### [Supplied passage]
Why is ternary operator two times faster than if statement?

function with_ternary()
  sum(x%3==0 || x%5==0 ? x : 0 for x=1:999999999)
end

function with_if()
  sum(x for x=1:999999999 if x%3 == 0 || x%5 == 0)
end

I call @time with_if() and @time with_ternary() several times after that to make sure it’s already compiled. The results show me that with_ternary() funcition is 2 times faster than with_if() function. Can someone explain to why is that the case?

I know that two functions are not exactly the same because with_ternary() is passing zeros to the sum() function. So why is it so much faster?

@time with_ternary()
233333333166666668
2.206624 seconds (7 allocations: 240 bytes)
@time with_if()
233333333166666668
4.835853 seconds (12 allocations: 416 bytes)

The two functions are not equivalent the equivalent to the ternary operator version is

julia> function with_if2()

### [Material provided]
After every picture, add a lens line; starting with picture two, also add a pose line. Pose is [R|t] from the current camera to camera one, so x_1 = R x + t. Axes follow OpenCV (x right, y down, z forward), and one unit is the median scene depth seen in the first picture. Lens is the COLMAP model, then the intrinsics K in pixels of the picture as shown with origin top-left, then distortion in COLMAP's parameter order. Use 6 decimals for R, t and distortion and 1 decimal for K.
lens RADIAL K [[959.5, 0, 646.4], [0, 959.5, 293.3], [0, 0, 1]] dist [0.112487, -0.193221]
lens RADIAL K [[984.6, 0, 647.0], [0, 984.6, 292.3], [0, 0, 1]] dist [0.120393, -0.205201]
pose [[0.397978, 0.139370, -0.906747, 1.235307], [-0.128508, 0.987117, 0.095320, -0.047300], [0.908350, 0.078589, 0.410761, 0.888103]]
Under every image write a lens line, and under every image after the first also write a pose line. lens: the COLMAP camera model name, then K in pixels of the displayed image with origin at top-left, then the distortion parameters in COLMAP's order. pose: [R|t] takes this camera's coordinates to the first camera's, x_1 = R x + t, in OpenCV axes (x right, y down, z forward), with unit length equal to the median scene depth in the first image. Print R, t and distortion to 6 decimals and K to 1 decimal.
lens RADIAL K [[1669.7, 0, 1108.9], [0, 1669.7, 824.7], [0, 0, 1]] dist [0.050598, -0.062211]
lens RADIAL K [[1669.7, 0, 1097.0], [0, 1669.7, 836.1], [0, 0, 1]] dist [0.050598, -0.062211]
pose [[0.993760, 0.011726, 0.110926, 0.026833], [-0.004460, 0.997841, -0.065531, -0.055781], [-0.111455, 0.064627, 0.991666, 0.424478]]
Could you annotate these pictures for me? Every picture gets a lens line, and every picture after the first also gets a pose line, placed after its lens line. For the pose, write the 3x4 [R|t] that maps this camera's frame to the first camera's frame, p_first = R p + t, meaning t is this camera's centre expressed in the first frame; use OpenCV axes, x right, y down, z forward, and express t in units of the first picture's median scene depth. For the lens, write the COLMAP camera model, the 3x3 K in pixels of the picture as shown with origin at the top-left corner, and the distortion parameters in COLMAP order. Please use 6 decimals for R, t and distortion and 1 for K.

### [What you should do]
Continue the Julia discussion comparing ternary and if-statement speed from the point where it stops. The records have no connection to the Julia performance discussion.

### [Exercise response]
         sum(if x%3 == 0 || x%5 == 0 x else 0 end for x=1:999999999)
       end

Which should give you similar performance.

1 Like

Does this mean that conditional generator expressions are slow?

Thank you yuyichao. Function with_if2() that you proposed gives same performance as with_ternary().

But why expression without “else” is 2 times slower

 sum(x for x=1:999999999 if x%3 == 0 || x%5 == 0)

in comparison to the ternary syntax

sum(if x%3 == 0 || x%5 == 0 x else 0 end for x=1:999999999)

I want to understand how things work underneath to write functions in an optimal way

Going though a filter iterator will be a little slower.